Doy dos pasos más y, en otro anaquel, encuentro un libro polvoriento y como humillado por el olvido: Mis prisiones, de Silvio Pellico. En este clásico de las memorias carcelarias, Pellico relató un confinamiento en las celdas del Palacio Ducal, en Venecia. Atormentado por la soledad, el prisionero buscó alivio en los insectos que eran su única compañía. Los trayectos de unas hormigas lo animaron en su propio viaje interior. También alimentó una “hermosa araña” hasta domesticarla. Diariamente, el bicho bajaba a su cama. Pellico le ofrecía como desayuno una mosca muerta y la araña se volvía a su tela. Cuando lo trasladaron a una celda menos rigurosa, Pellico partió preocupado por su amiga: ¿Qué sería de ella si el nuevo ocupante de ese calabozo resultara ser un “enemigo de las arañas”? Esta ternura sorprende al propio Pellico. Encariñarnos con lo que antes despreciábamos puede ser la inesperada recompensa de un período de quietud en prisión o en cuarentena.

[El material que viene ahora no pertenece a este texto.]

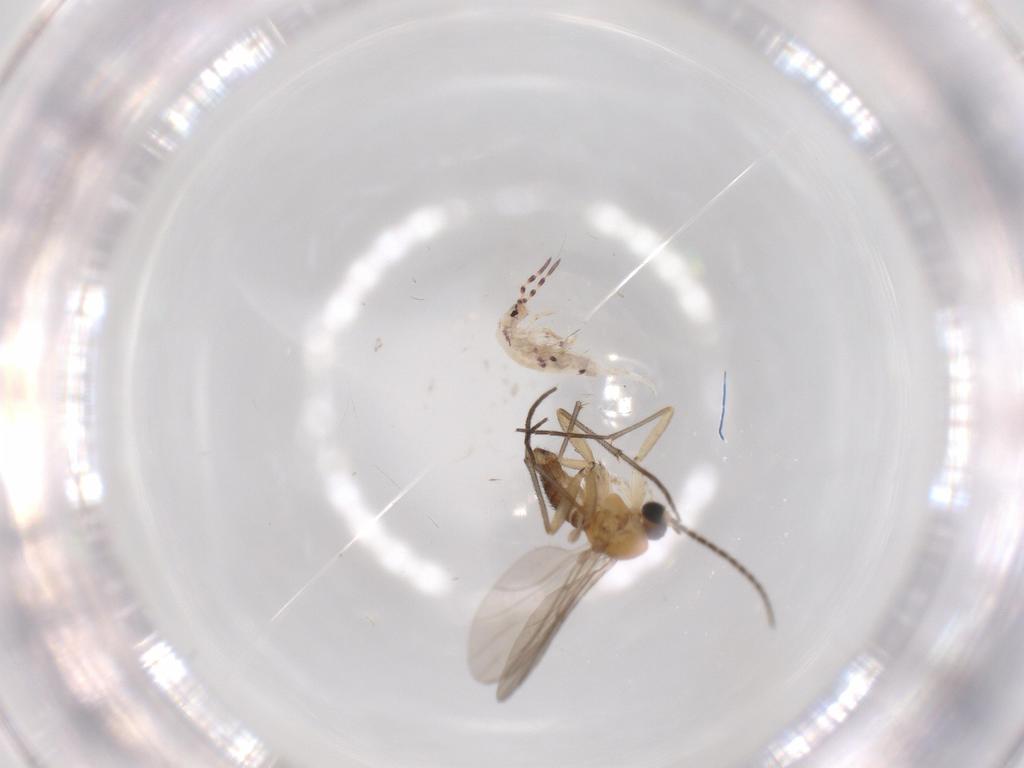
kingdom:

Viajando por mi biblioteca alcanzo la estantería donde mantengo los libros de mi infancia. Entre ellos está Robinson Crusoe. Después de naufragar y encontrarse solo en una isla deshabitada, Robinson se creyó el hombre más desgraciado del mundo. Tanta fue su tristeza que llamó a esa isla “Desesperación”. Sin embargo, poco a poco, el náufrago entendió que sus miserias eran compensadas por algunas riquezas. Aunque estaba apartado de la sociedad, tenía comida suficiente y no sufriría “los horrores del hambre”. No es poca fortuna redescubrir el valor y el sabor de una simple merienda.

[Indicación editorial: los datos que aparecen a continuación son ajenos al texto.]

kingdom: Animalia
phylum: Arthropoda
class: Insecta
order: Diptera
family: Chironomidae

Robinson obtuvo una riqueza aún mayor: el tiempo. En esa isla deshabitada tuvo, por primera vez, la calma suficiente para reflexionar sobre su vida. Su padre le había aconsejado que se quedara en su país, que estudiara y que trabajara. Pero el joven Crusoe estaba tan obsesionado por el deseo de viajar que se sentía incapacitado “para establecerse y seguir ninguna carrera”. Por tanto, desoyó a su padre y se embarcó en navegaciones impulsivas y vanas que culminaron en su naufragio final. Ahora, encerrado en su isla, Robinson descubrió que, entre todos sus frenéticos periplos, nunca había realizado la expedición más importante: no había ido al interior de sí mismo.
Quedarse solo, aislado en una isla, debe ser el colmo del distanciamiento social. Pero también puede ser una estupenda ocasión para entablar amistad con aquel gran desconocido que nos habita. De Maistre escribió: “Desgraciado el que no sabe estar solo […] y prefiere conversar con los tontos mejor que consigo mismo”.

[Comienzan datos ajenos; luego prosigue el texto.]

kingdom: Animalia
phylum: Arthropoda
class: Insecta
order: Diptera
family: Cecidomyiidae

Nunca antes la humanidad había peregrinado con tanta frecuencia y a tantos sitios como lo hacíamos hasta ahora, cuando un virus coronado nos inmovilizó. Esta detención forzada es una buena oportunidad para pensar aquella paradoja que desveló a Robinson: creemos viajar para conocer el mundo, pero quizás lo hacemos para huir de nosotros mismos.
En mi periplo alrededor de mi biblioteca he llegado al anaquel donde pongo la literatura china. Hojeo el Libro del Tao y encuentro una línea, quizás profética, tal vez quimérica: “El pueblo respeta la muerte y renuncia a viajar”.